Lage in bayerischer Metall- und Elektroindustrie ernst!

Die aktuelle Lage in der bayerischen Metall- und Elektroindustrie ist angespannt und die Perspektiven für die nächsten Monate sind bescheiden. Das ist das Ergebnis der halbjährlichen Umfrage der bayerischen Metallarbeitgeberverbände BayME und VBM unter ihren Mitgliedsbetrieben. „Der Abschwung verliert an Fahrt, vorbei ist er aber noch nicht“, sagte BayME-/VBM-Hauptgeschäftsführer Bertram Brossardt.

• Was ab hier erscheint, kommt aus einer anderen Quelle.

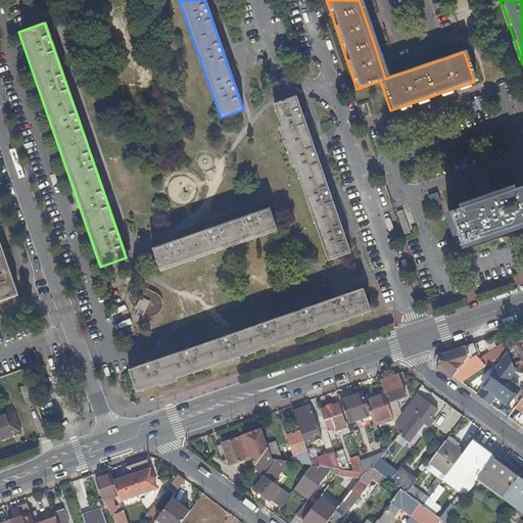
[(296,96),(273,105),(327,260),(350,252),(296,96)]
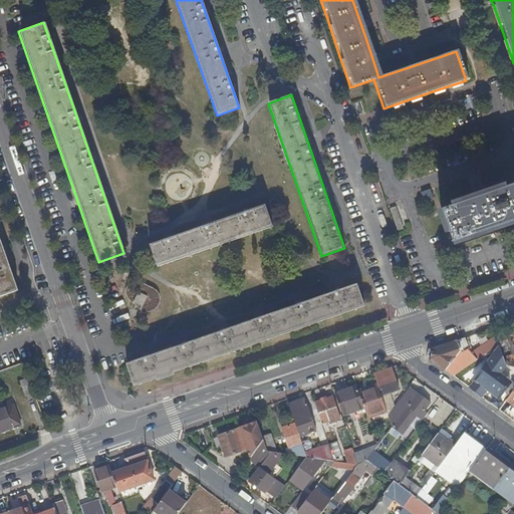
[(443,210),(455,245),(513,224),(513,186),(507,189),(506,187),(453,205),(453,207),(443,210)]
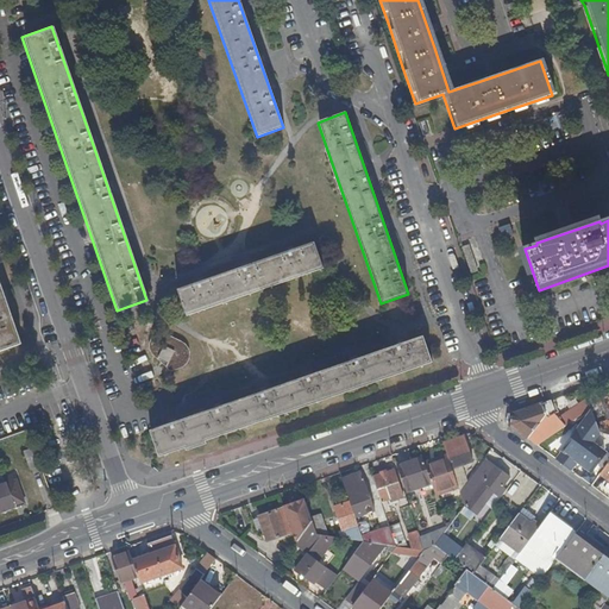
[(175,288),(184,315),(320,269),(311,242),(175,288)]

Die Mitgliedsbetriebe bewerteten laut Brossardt die Geschäftslage im ersten Halbjahr 2009 so negativ wie noch nie seit Beginn der Umfrage. Die aktuelle Geschäftslage werde von 83 Prozent als „schlecht“ eingeschätzt. Beim Blick in die Zukunft erwartet jeder vierte Betrieb eine Besserung. Zwei Drittel gehen aber davon aus, dass alles so schlecht bleibt wie bisher, elf Prozent erwarten sogar eine weitere Verschlechterung.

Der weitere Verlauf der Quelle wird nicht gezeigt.